Seguimos en nuestra existencia como sociedades buscando “atajos” y engaños a la realidad, imaginando que pueden resultar sin consecuencias. Con respecto a nuestro bienestar, nuestra salud mental, creemos que “la máquina” seguirá funcionando sin costos ni secuelas. De la misma manera a la escala social. Quizás si pudiéramos efectivamente cuantificarlo nos daríamos cuenta del enorme precio que pagamos por no valorar y exigir sea valorada nuestra propia vida.
Un estudio reciente encabezado por Paul Greenberg llamado “El impacto económico de la depresión en adultos en Estados Unidos” extrapolaba las diferentes variables y según diferentes cálculos concluía que el costo de la depresión en 2018 había sido de varias decenas de miles de millones de dólares para la economía estadounidense.

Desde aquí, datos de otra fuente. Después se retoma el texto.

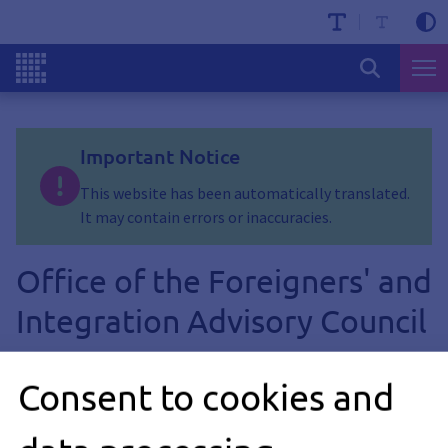
Important Notice
This website has been automatically translated.
It may contain errors or inaccuracies.
Office of the Foreigners' and
Integration Advisory Council
Consent to cookies and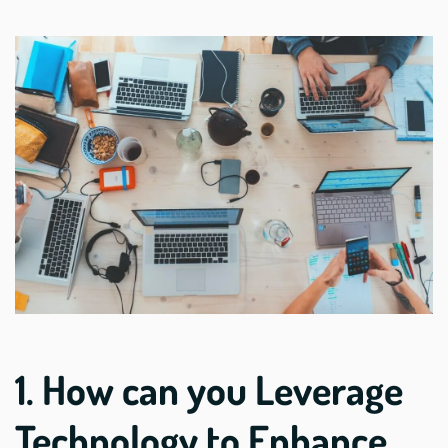
1. How can you Leverage
Technology to Enhance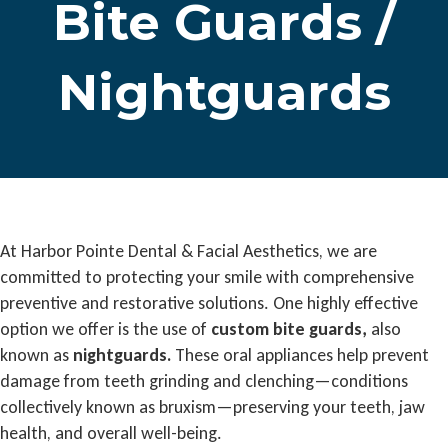
Bite Guards /
Nightguards
At Harbor Pointe Dental & Facial Aesthetics, we are
committed to protecting your smile with comprehensive
preventive and restorative solutions. One highly effective
option we offer is the use of
custom bite guards,
also
known as
nightguards.
These oral appliances help prevent
damage from teeth grinding and clenching—conditions
collectively known as bruxism—preserving your teeth, jaw
health, and overall well-being.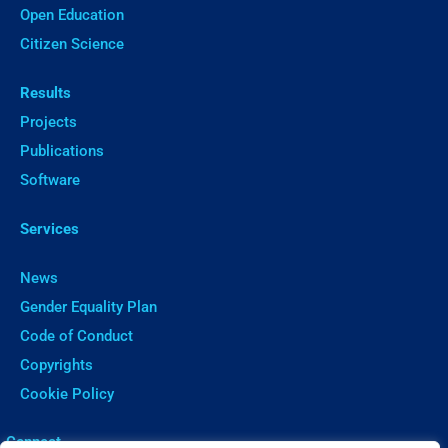
Open Education
Citizen Science
Results
Projects
Publications
Software
Services
News
Gender Equality Plan
Code of Conduct
Copyrights
Cookie Policy
ㅤConnect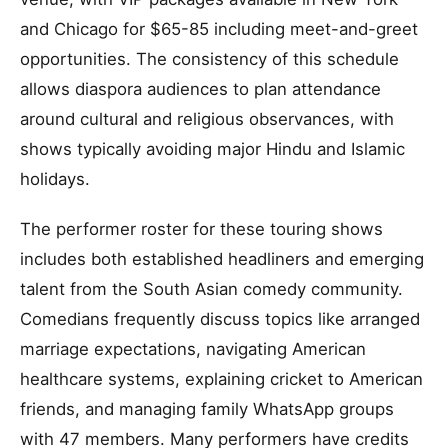
and Chicago for $65-85 including meet-and-greet
opportunities. The consistency of this schedule
allows diaspora audiences to plan attendance
around cultural and religious observances, with
shows typically avoiding major Hindu and Islamic
holidays.
The performer roster for these touring shows
includes both established headliners and emerging
talent from the South Asian comedy community.
Comedians frequently discuss topics like arranged
marriage expectations, navigating American
healthcare systems, explaining cricket to American
friends, and managing family WhatsApp groups
with 47 members. Many performers have credits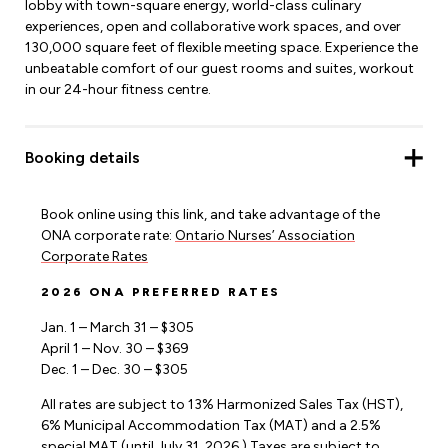
lobby with town-square energy, world-class culinary
experiences, open and collaborative work spaces, and over
130,000 square feet of flexible meeting space. Experience the
unbeatable comfort of our guest rooms and suites, workout
in our 24-hour fitness centre.
Booking details
Book online using this link, and take advantage of the
ONA corporate rate:
Ontario Nurses’ Association
Corporate Rates
2026 ONA PREFERRED RATES
Jan. 1 – March 31 – $305
April 1 – Nov. 30 – $369
Dec. 1 – Dec. 30 – $305
All rates are subject to 13% Harmonized Sales Tax (HST),
6% Municipal Accommodation Tax (MAT) and a 2.5%
special MAT (until July 31, 2026.) Taxes are subject to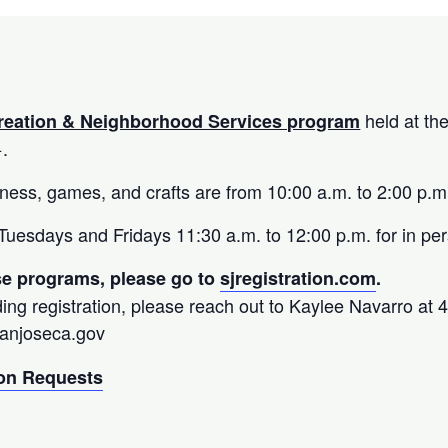
held at th
reation & Neighborhood Services program
+.
fitness, games, and crafts are from 10:00 a.m. to 2:00 p.m
uesdays and Fridays 11:30 a.m. to 12:00 p.m. for in per
ese programs, please go to
sjregistration.com
.
ing registration, please reach out to Kaylee Navarro at
sanjoseca.gov
n Requests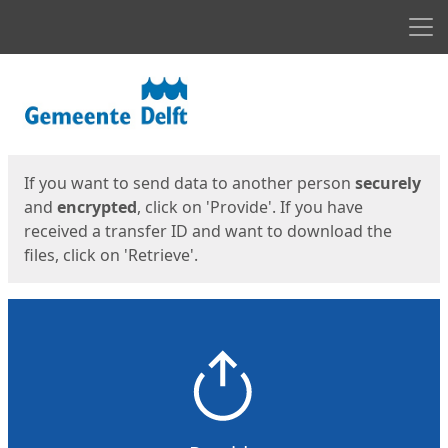
Men
Start
Start
If you want to send data to another person
securely
and
encrypted
, click on 'Provide'. If you have
received a transfer ID and want to download the
files, click on 'Retrieve'.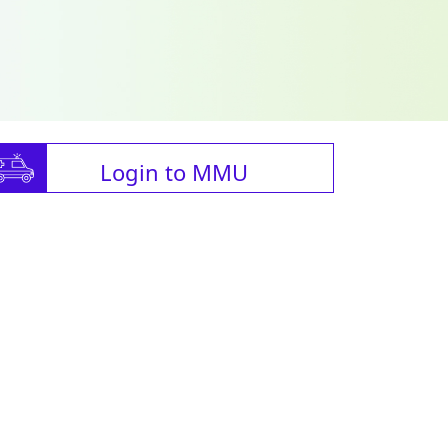
Login to MMU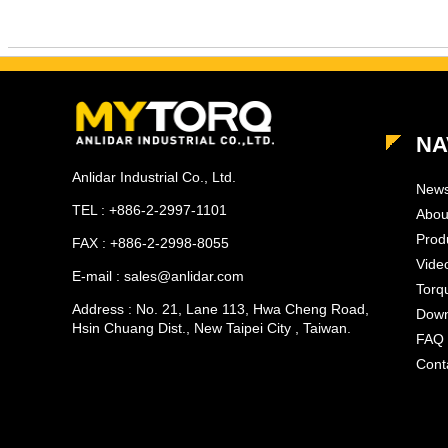
NA
Anlidar Industrial Co., Ltd.
New
TEL : +886-2-2997-1101
Abou
Prod
FAX : +886-2-2998-8055
Vide
E-mail : sales@anlidar.com
Torq
Address : No. 21, Lane 113, Hwa Cheng Road,
Down
Hsin Chuang Dist., New Taipei City , Taiwan.
FAQ
Cont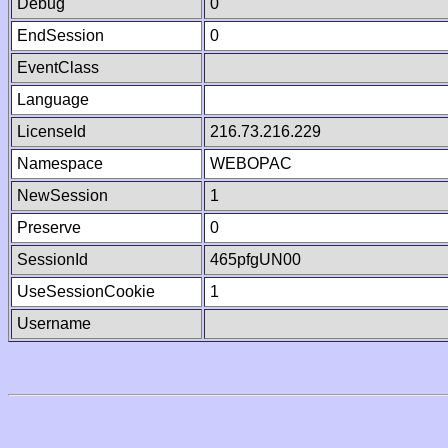
Debug
0
EndSession
0
EventClass
Language
LicenseId
216.73.216.229
Namespace
WEBOPAC
NewSession
1
Preserve
0
SessionId
465pfgUN00
UseSessionCookie
1
Username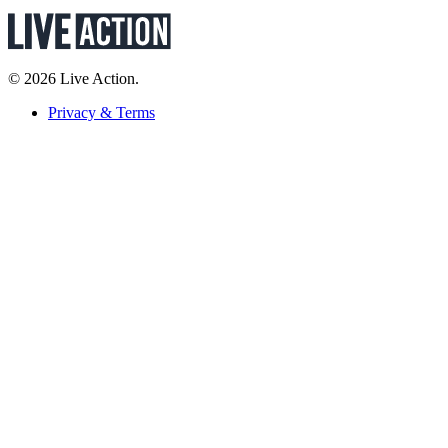
© 2026 Live Action.
Privacy & Terms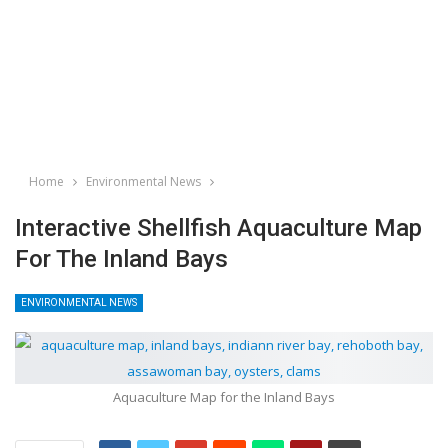
Home
Environmental News
Interactive Shellfish Aquaculture Map
For The Inland Bays
ENVIRONMENTAL NEWS
Aquaculture Map for the Inland Bays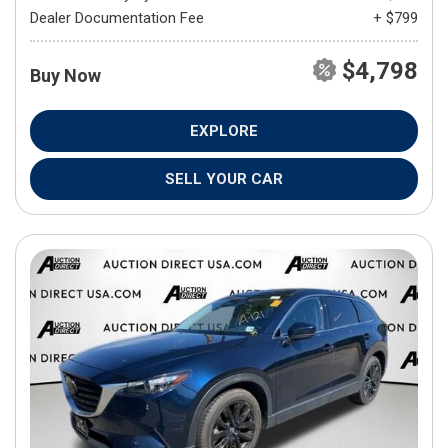
Dealer Documentation Fee
+ $799
$4,798
Buy Now
EXPLORE
SELL YOUR CAR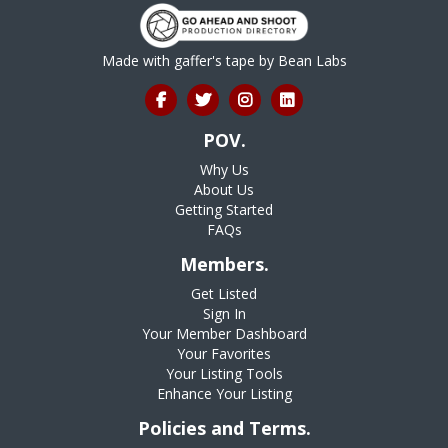
Made with gaffer's tape by
Bean Labs
POV.
Why Us
About Us
Getting Started
FAQs
Members.
Get Listed
Sign In
Your Member Dashboard
Your Favorites
Your Listing Tools
Enhance Your Listing
Policies and Terms.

Varios trabajos, del mismo autor y otros, señalan este factor, la depresión como la primera causa de discapacidad y entre las que generan los mayores impactos en la economía de los países.
Quizás en sociedades en las que solo interesa lo material, lo tangible y “el dinero es rey”, debamos empezar a observar cuánto nos cuesta en lo personal y en lo social, la depresión, la ansiedad, en suma, el malestar psíquico. La lectura es que a título individual y personal, aun si no es una prioridad en la políticas públicas o siquiera es considerada la salud mental, comencemos a ver los costos inclusive económicos si solo esto cuenta, de un estado de malestar crónico.